┌────────

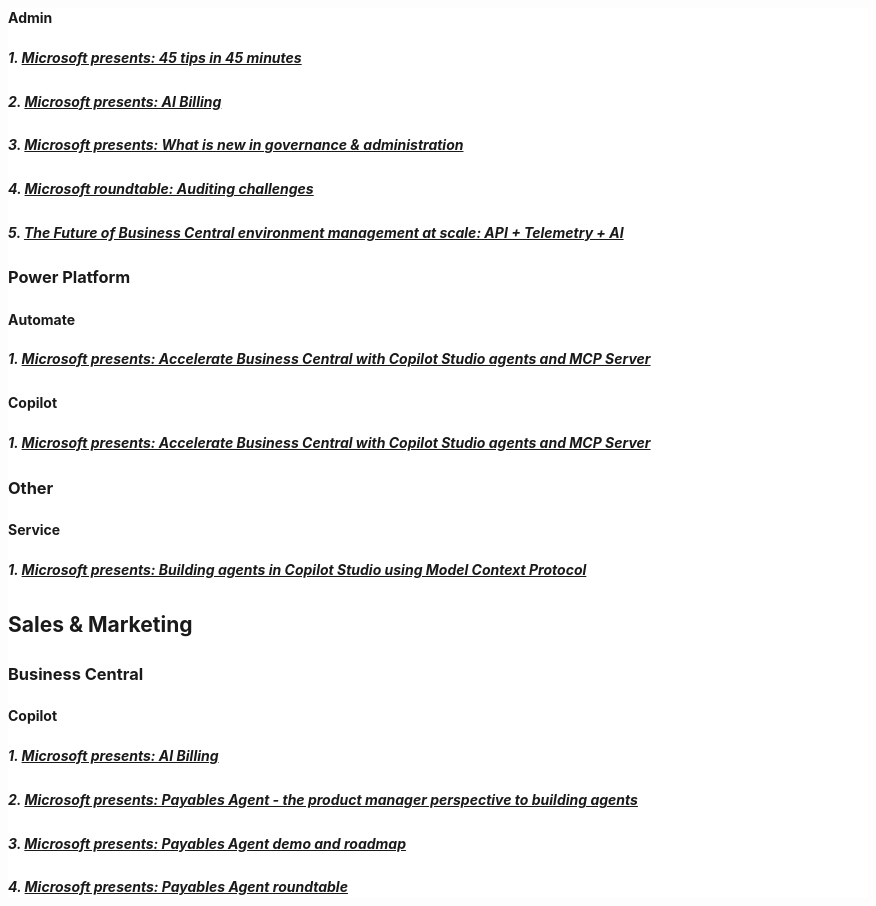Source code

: #### Admin
##### 1. [Microsoft presents: 45 tips in 45 minutes](https://www.directionsforpartners.com/conferences-and-events/directions/emea2025/session-list?session=1018833)
##### 2. [Microsoft presents: AI Billing](https://www.directionsforpartners.com/conferences-and-events/directions/emea2025/session-list?session=999784)
##### 3. [Microsoft presents: What is new in governance & administration](https://www.directionsforpartners.com/conferences-and-events/directions/emea2025/session-list?session=999787)
##### 4. [Microsoft roundtable: Auditing challenges](https://www.directionsforpartners.com/conferences-and-events/directions/emea2025/session-list?session=970059)
##### 5. [The Future of Business Central environment management at scale: API + Telemetry + AI](https://www.directionsforpartners.com/conferences-and-events/directions/emea2025/session-list?session=971794)
### Power Platform
#### Automate
##### 1. [Microsoft presents: Accelerate Business Central with Copilot Studio agents and MCP Server](https://www.directionsforpartners.com/conferences-and-events/directions/emea2025/session-list?session=962671)
#### Copilot
##### 1. [Microsoft presents: Accelerate Business Central with Copilot Studio agents and MCP Server](https://www.directionsforpartners.com/conferences-and-events/directions/emea2025/session-list?session=962671)
### Other
#### Service
##### 1. [Microsoft presents: Building agents in Copilot Studio using Model Context Protocol](https://www.directionsforpartners.com/conferences-and-events/directions/emea2025/session-list?session=996867)
## Sales & Marketing
### Business Central
#### Copilot
##### 1. [Microsoft presents: AI Billing](https://www.directionsforpartners.com/conferences-and-events/directions/emea2025/session-list?session=999784)
##### 2. [Microsoft presents: Payables Agent - the product manager perspective to building agents](https://www.directionsforpartners.com/conferences-and-events/directions/emea2025/session-list?session=960358)
##### 3. [Microsoft presents: Payables Agent demo and roadmap](https://www.directionsforpartners.com/conferences-and-events/directions/emea2025/session-list?session=960357)
##### 4. [Microsoft presents: Payables Agent roundtable](https://www.directionsforpartners.com/conferences-and-events/directions/emea2025/session-list?session=960361)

└────────

- **PROBLEM TO WORK ON**: Report every line of the records that contains the string "Billing", matching case exactly.

- **TASK RESULT**:
##### 2. [Microsoft presents: AI Billing](https://www.directionsforpartners.com/conferences-and-events/directions/emea2025/session-list?session=999784)
##### 1. [Microsoft presents: AI Billing](https://www.directionsforpartners.com/conferences-and-events/directions/emea2025/session-list?session=999784)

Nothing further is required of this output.